↓↓↓

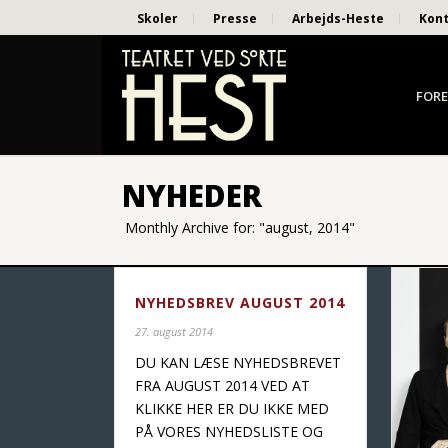
Skoler
Presse
Arbejds-Heste
Kon
FORE
NYHEDER
Monthly Archive for: "august, 2014"
NYHEDSBREV AUGUST 2014
27. august 2014
DU KAN LÆSE NYHEDSBREVET
FRA AUGUST 2014 VED AT
KLIKKE HER ER DU IKKE MED
PÅ VORES NYHEDSLISTE OG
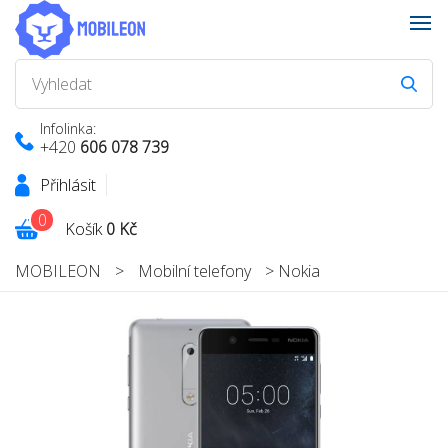
Infolinka:
+420
606 078 739
Přihlásit
0
Košík
0 Kč
MOBILEON
>
Mobilní telefony
>
Nokia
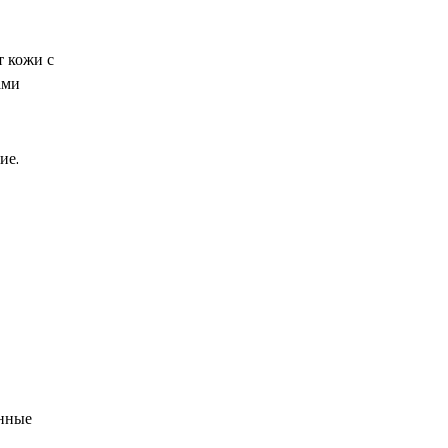
т кожи с
ами
ие.
енные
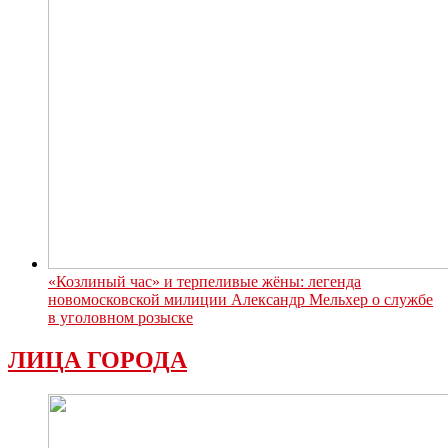
«Козлиный час» и терпеливые жёны: легенда
новомосковской милиции Александр Мельхер о службе
в уголовном розыске
ЛИЦА ГОРОДА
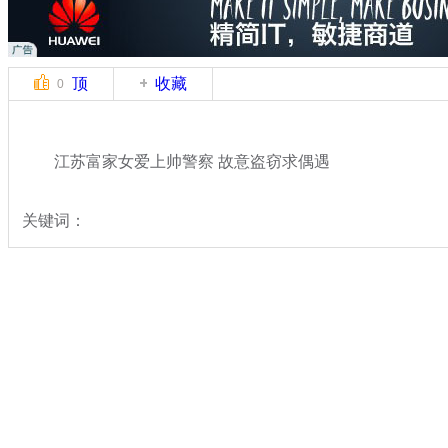
顶
收藏
0
江苏富家女爱上帅警察 故意盗窃求偶遇
关键词：
分类名称：
中新拍客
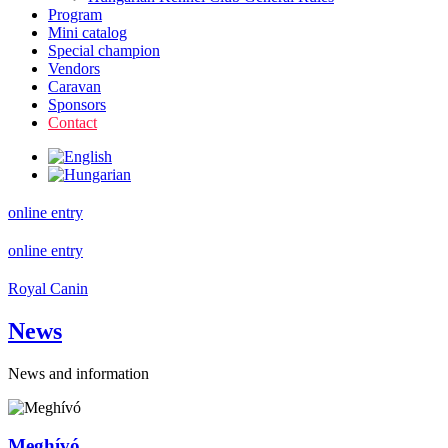
Program
Mini catalog
Special champion
Vendors
Caravan
Sponsors
Contact
online entry
online entry
Royal Canin
News
News and information
Meghívó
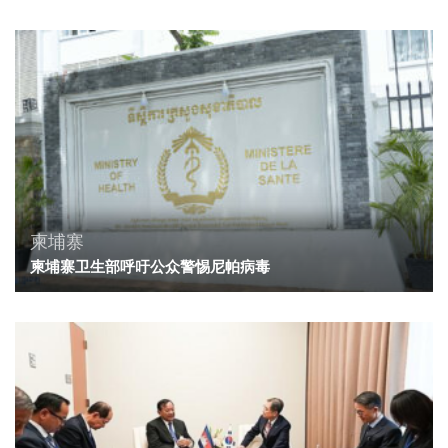
柬埔寨
柬埔寨卫生部呼吁公众警惕尼帕病毒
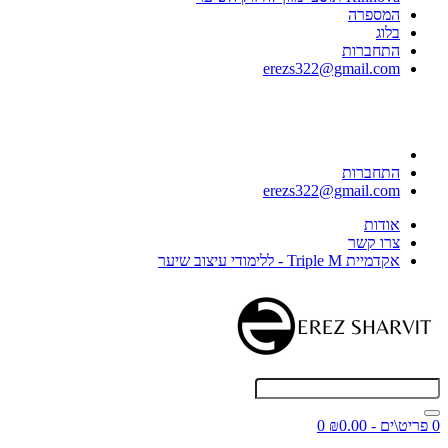
המספרה
בלוג
התחברות
erezs322@gmail.com
התחברות
erezs322@gmail.com
אודות
צרו קשר
אקדמיית Triple M - ללימודי עיצוב שיער
0 פריט\ים - ₪0.00
0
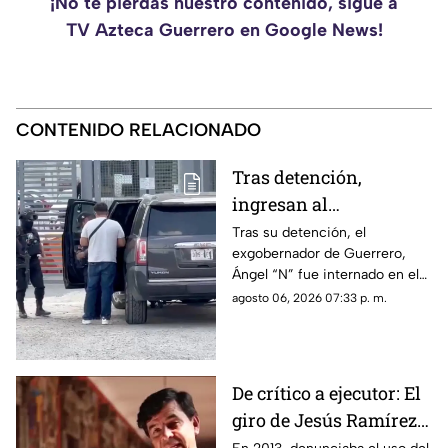
¡No te pierdas nuestro contenido, sigue a
TV Azteca Guerrero en Google News!
CONTENIDO RELACIONADO
Tras detención,
ingresan al
exgobernador Ángel
Tras su detención, el
exgobernador de Guerrero,
"N" al penal del
Ángel “N” fue internado en el
Altiplano
penal del Altiplano; esto es lo
agosto 06, 2026 07:33 p. m.
que se sabe.
De crítico a ejecutor: El
giro de Jesús Ramírez
Cuevas sobre la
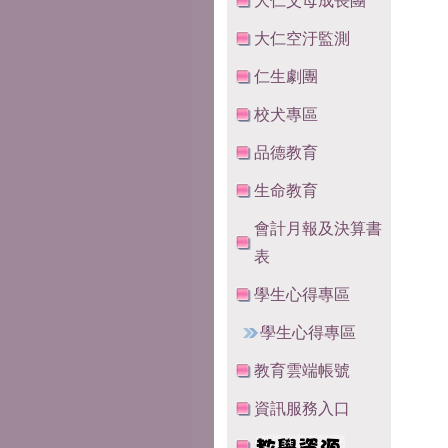
大仁父母成長團
大仁空汙監測
仁生劇團
校犬專區
品德教育
生命教育
會計月報及決算書
表
學生心得專區
學生心得專區
教育雲端帳號
資訊服務入口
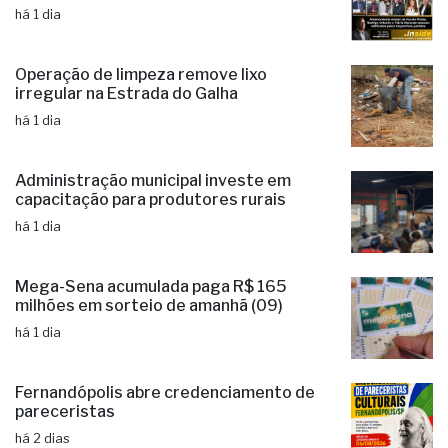
há 1 dia
Operação de limpeza remove lixo
irregular na Estrada do Galha
há 1 dia
Administração municipal investe em
capacitação para produtores rurais
há 1 dia
Mega-Sena acumulada paga R$ 165
milhões em sorteio de amanhã (09)
há 1 dia
Fernandópolis abre credenciamento de
pareceristas
há 2 dias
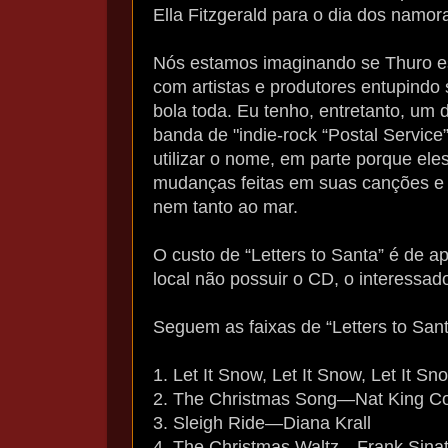
Ella Fitzgerald para o dia dos namora
Nós estamos imaginando se Thuro e
com artistas e produtores entupind
bola toda. Eu tenho, entretanto, um 
banda de "indie-rock “Postal Service
utilizar o nome, em parte porque el
mudanças feitas em suas canções e n
nem tanto ao mar.
O custo de “Letters to Santa” é de a
local não possuir o CD, o interessado
Seguem as faixas de “Letters to San
1. Let It Snow, Let It Snow, Let It 
2. The Christmas Song—Nat King C
3. Sleigh Ride—Diana Krall
4. The Christmas Waltz—Frank Sinat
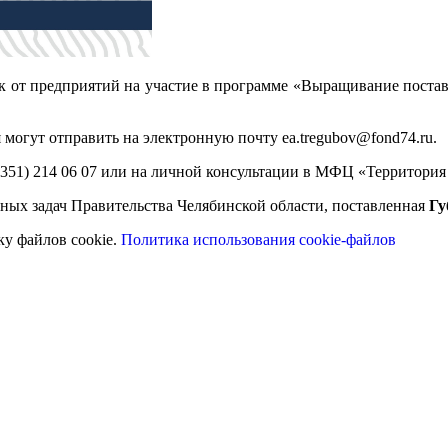
ок от предприятий на участие в программе «Выращивание поста
 могут отправить на электронную почту
ea
.
tregubov
@fond74.ru
.
51) 214 06 07 или на личной консультации в МФЦ «Территория Биз
ных задач Правительства Челябинской области, поставленная
Гу
ку файлов cookie.
Политика использования cookie-файлов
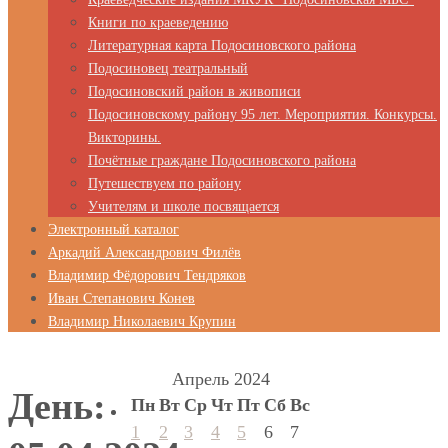
Книги по краеведению
Литературная карта Подосиновского района
Подосиновец театральный
Подосиновский район в живописи
Подосиновскому району 95 лет. Мероприятия. Конкурсы.
Викторины.
Почётные граждане Подосиновского района
Путешествуем по району
Учителям и школе посвящается
Электронный каталог
Аркадий Александрович Филёв
Владимир Фёдорович Тендряков
Иван Степанович Конев
Владимир Николаевич Крупин
Апрель 2024
День:
Пн
Вт
Ср
Чт
Пт
Сб
Вс
1
2
3
4
5
6
7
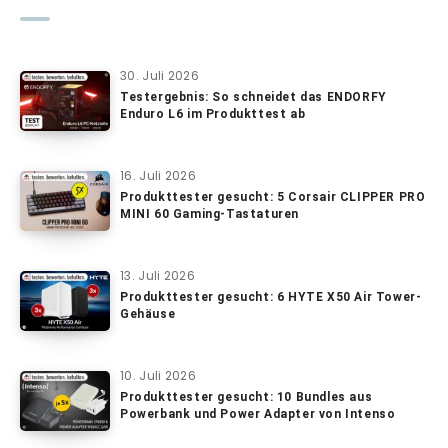
30. Juli 2026
Testergebnis: So schneidet das ENDORFY
Enduro L6 im Produkttest ab
16. Juli 2026
Produkttester gesucht: 5 Corsair CLIPPER PRO
MINI 60 Gaming-Tastaturen
13. Juli 2026
Produkttester gesucht: 6 HYTE X50 Air Tower-
Gehäuse
10. Juli 2026
Produkttester gesucht: 10 Bundles aus
Powerbank und Power Adapter von Intenso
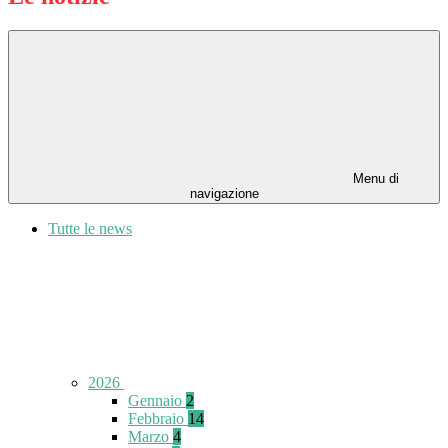
Menu di
navigazione
Tutte le news
2026
Gennaio
2
Febbraio
14
Marzo
4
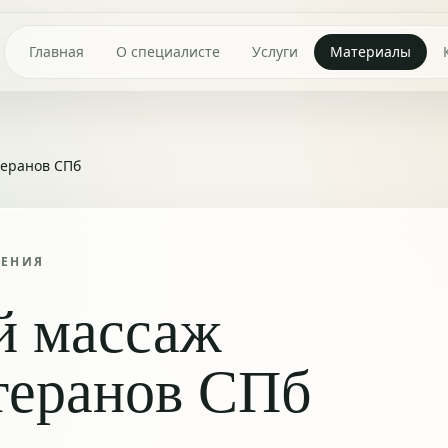
Главная
О специалисте
Услуги
Материалы
теранов СПб
ТЕНИЯ
й массаж
теранов СПб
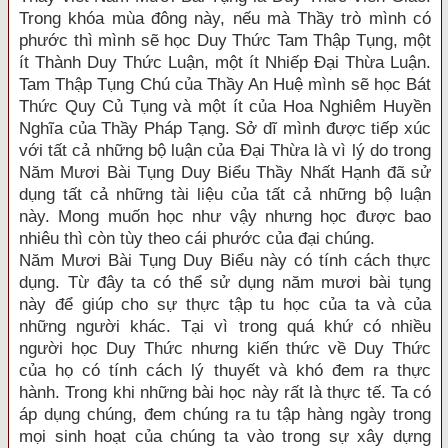
Trong khóa mùa đông này, nếu mà Thầy trò mình có
phước thì mình sẽ học Duy Thức Tam Thập Tụng, một
ít Thành Duy Thức Luận, một ít Nhiếp Đại Thừa Luận.
Tam Thập Tụng Chú của Thầy An Huệ mình sẽ học Bát
Thức Quy Củ Tụng và một ít của Hoa Nghiêm Huyền
Nghĩa của Thầy Pháp Tạng. Sở dĩ mình được tiếp xúc
với tất cả những bộ luận của Đại Thừa là vì lý do trong
Năm Mươi Bài Tụng Duy Biểu Thầy Nhất Hạnh đã sử
dụng tất cả những tài liệu của tất cả những bộ luận
này. Mong muốn học như vậy nhưng học được bao
nhiêu thì còn tùy theo cái phước của đại chúng.
Năm Mươi Bài Tụng Duy Biểu này có tính cách thực
dụng. Từ đây ta có thể sử dụng năm mươi bài tụng
này để giúp cho sự thực tập tu học của ta và của
những người khác. Tại vì trong quá khứ có nhiều
người học Duy Thức nhưng kiến thức về Duy Thức
của họ có tính cách lý thuyết và khó đem ra thực
hành. Trong khi những bài học này rất là thực tế. Ta có
áp dụng chúng, đem chúng ra tu tập hàng ngày trong
mọi sinh hoạt của chúng ta vào trong sự xây dựng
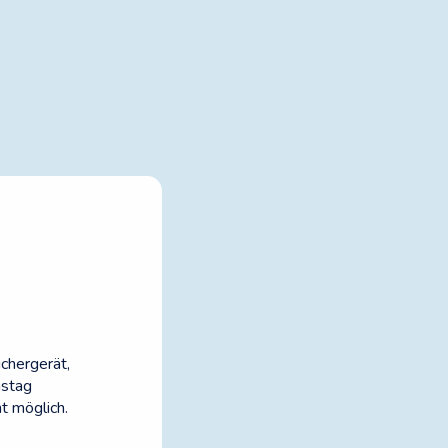
chergerät,
nstag
t möglich.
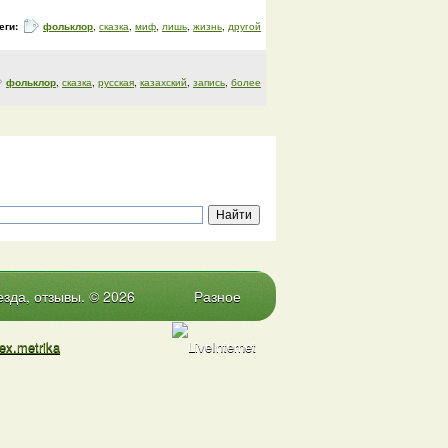
еги:
фольклор
,
сказка
,
миф
,
лишь
,
жизнь
,
другой
фольклор
,
сказка
,
русская
,
казахский
,
запись
,
более
зда, отзывы. © 2026
Разное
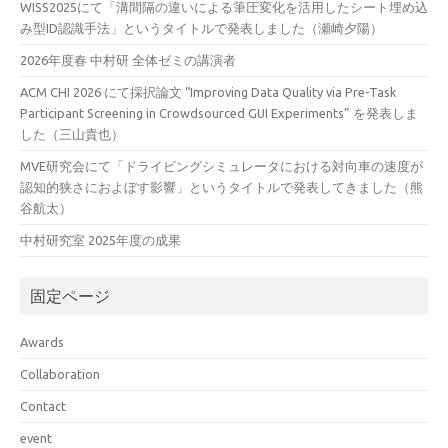
WISS2025にて「溝間隔の違いによる筆圧変化を活用したシート埋め込
み型ID認識手法」というタイトルで発表しました（瀬崎夕陽）
2026年度春 中村研 全体ゼミの講演者
ACM CHI 2026 にて採択論文 “Improving Data Quality via Pre-Task
Participant Screening in Crowdsourced GUI Experiments” を発表しま
した（三山貴也）
MVE研究会にて「ドライビングシミュレータにおける対向車の速度が
認知的狭さにおよぼす影響」というタイトルで発表してきました（熊
谷航太）
中村研究室 2025年度の成果
固定ページ
Awards
Collaboration
Contact
event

↑↑↑

An exact copy of the listing is needed, minus its pictures.

Skoler
Presse
Arbejds-Heste
Kon
FORE
NYHEDER
Monthly Archive for: "august, 2014"
NYHEDSBREV AUGUST 2014
27. august 2014
DU KAN LÆSE NYHEDSBREVET
FRA AUGUST 2014 VED AT
KLIKKE HER ER DU IKKE MED
PÅ VORES NYHEDSLISTE OG
Infolinka:
+420
606 078 739
Přihlásit
0
Košík
0 Kč
MOBILEON
>
Mobilní telefony
>
Nokia
т кожи с
ами
ие.
енные
«Козлиный час» и терпеливые жёны: легенда
новомосковской милиции Александр Мельхер о службе
в уголовном розыске
ЛИЦА ГОРОДА
顶
收藏
0
江苏富家女爱上帅警察 故意盗窃求偶遇
关键词：
分类名称：
中新拍客
Program
Mini catalog
Special champion
Vendors
Caravan
Sponsors
Contact
online entry
online entry
Royal Canin
News
News and information
Meghívó
柬埔寨
柬埔寨卫生部呼吁公众警惕尼帕病毒
המספרה
בלוג
התחברות
erezs322@gmail.com
התחברות
erezs322@gmail.com
אודות
צרו קשר
אקדמיית Triple M - ללימודי עיצוב שיער
0 פריט\ים - ₪0.00
0
¡No te pierdas nuestro contenido, sigue a
TV Azteca Guerrero en Google News!
CONTENIDO RELACIONADO
Tras detención,
ingresan al
exgobernador Ángel
Tras su detención, el
exgobernador de Guerrero,
"N" al penal del
Ángel “N” fue internado en el
Altiplano
penal del Altiplano; esto es lo
agosto 06, 2026 07:33 p. m.
que se sabe.
De crítico a ejecutor: El
giro de Jesús Ramírez
Cuevas sobre la
大仁父母成長團
大仁空汙監測
仁生劇團
校犬專區
品德教育
生命教育
會計月報及決算書
表
學生心得專區
學生心得專區
教育雲端帳號
資訊服務入口
há 1 dia
Operação de limpeza remove lixo
irregular na Estrada do Galha
há 1 dia
Administração municipal investe em
capacitação para produtores rurais
há 1 dia
Mega-Sena acumulada paga R$ 165
milhões em sorteio de amanhã (09)
há 1 dia
Fernandópolis abre credenciamento de
pareceristas
há 2 dias
Ella Fitzgerald para o dia dos namora
Nós estamos imaginando se Thuro e
com artistas e produtores entupind
bola toda. Eu tenho, entretanto, um 
banda de "indie-rock “Postal Service
utilizar o nome, em parte porque el
mudanças feitas em suas canções e n
nem tanto ao mar.
O custo de “Letters to Santa” é de a
local não possuir o CD, o interessado
Seguem as faixas de “Letters to San
1. Let It Snow, Let It Snow, Let It 
2. The Christmas Song—Nat King C
3. Sleigh Ride—Diana Krall
4. The Christmas Waltz—Frank Sinat
ок от предприятий на участие в программе «Выращивание поста
 могут отправить на электронную почту
ea
.
tregubov
@fond74.ru
.
51) 214 06 07 или на личной консультации в МФЦ «Территория Биз
ных задач Правительства Челябинской области, поставленная
Гу
ку файлов cookie.
Политика использования cookie-файлов
Книги по краеведению
Литературная карта Подосиновского района
Подосиновец театральный
Подосиновский район в живописи
Подосиновскому району 95 лет. Мероприятия. Конкурсы.
Викторины.
Почётные граждане Подосиновского района
Путешествуем по району
Учителям и школе посвящается
Электронный каталог
Аркадий Александрович Филёв
Владимир Фёдорович Тендряков
Иван Степанович Конев
Владимир Николаевич Крупин
Апрель 2024
День:
Пн
Вт
Ср
Чт
Пт
Сб
Вс
1
2
3
4
5
6
7
30. Juli 2026
Testergebnis: So schneidet das ENDORFY
Enduro L6 im Produkttest ab
16. Juli 2026
Produkttester gesucht: 5 Corsair CLIPPER PRO
MINI 60 Gaming-Tastaturen
13. Juli 2026
Produkttester gesucht: 6 HYTE X50 Air Tower-
Gehäuse
10. Juli 2026
Produkttester gesucht: 10 Bundles aus
Powerbank und Power Adapter von Intenso
Menu di
navigazione
Tutte le news
2026
Gennaio
2
Febbraio
14
Marzo
4
Главная
О специалисте
Услуги
Материалы
теранов СПб
ТЕНИЯ
й массаж
теранов СПб
Trong khóa mùa đông này, nếu mà Thầy trò mình có
phước thì mình sẽ học Duy Thức Tam Thập Tụng, một
ít Thành Duy Thức Luận, một ít Nhiếp Đại Thừa Luận.
Tam Thập Tụng Chú của Thầy An Huệ mình sẽ học Bát
Thức Quy Củ Tụng và một ít của Hoa Nghiêm Huyền
Nghĩa của Thầy Pháp Tạng. Sở dĩ mình được tiếp xúc
với tất cả những bộ luận của Đại Thừa là vì lý do trong
Năm Mươi Bài Tụng Duy Biểu Thầy Nhất Hạnh đã sử
dụng tất cả những tài liệu của tất cả những bộ luận
này. Mong muốn học như vậy nhưng học được bao
nhiêu thì còn tùy theo cái phước của đại chúng.
Năm Mươi Bài Tụng Duy Biểu này có tính cách thực
dụng. Từ đây ta có thể sử dụng năm mươi bài tụng
này để giúp cho sự thực tập tu học của ta và của
những người khác. Tại vì trong quá khứ có nhiều
người học Duy Thức nhưng kiến thức về Duy Thức
của họ có tính cách lý thuyết và khó đem ra thực
hành. Trong khi những bài học này rất là thực tế. Ta có
áp dụng chúng, đem chúng ra tu tập hàng ngày trong
mọi sinh hoạt của chúng ta vào trong sự xây dựng
chergerät,
nstag
t möglich.
еги:
фольклор
,
сказка
,
миф
,
лишь
,
жизнь
,
другой
фольклор
,
сказка
,
русская
,
казахский
,
запись
,
более
зда, отзывы. © 2026
Разное
WISS2025にて「溝間隔の違いによる筆圧変化を活用したシート埋め込
み型ID認識手法」というタイトルで発表しました（瀬崎夕陽）
2026年度春 中村研 全体ゼミの講演者
ACM CHI 2026 にて採択論文 “Improving Data Quality via Pre-Task
Participant Screening in Crowdsourced GUI Experiments” を発表しま
した（三山貴也）
MVE研究会にて「ドライビングシミュレータにおける対向車の速度が
認知的狭さにおよぼす影響」というタイトルで発表してきました（熊
谷航太）
中村研究室 2025年度の成果
固定ページ
Awards
Collaboration
Contact
event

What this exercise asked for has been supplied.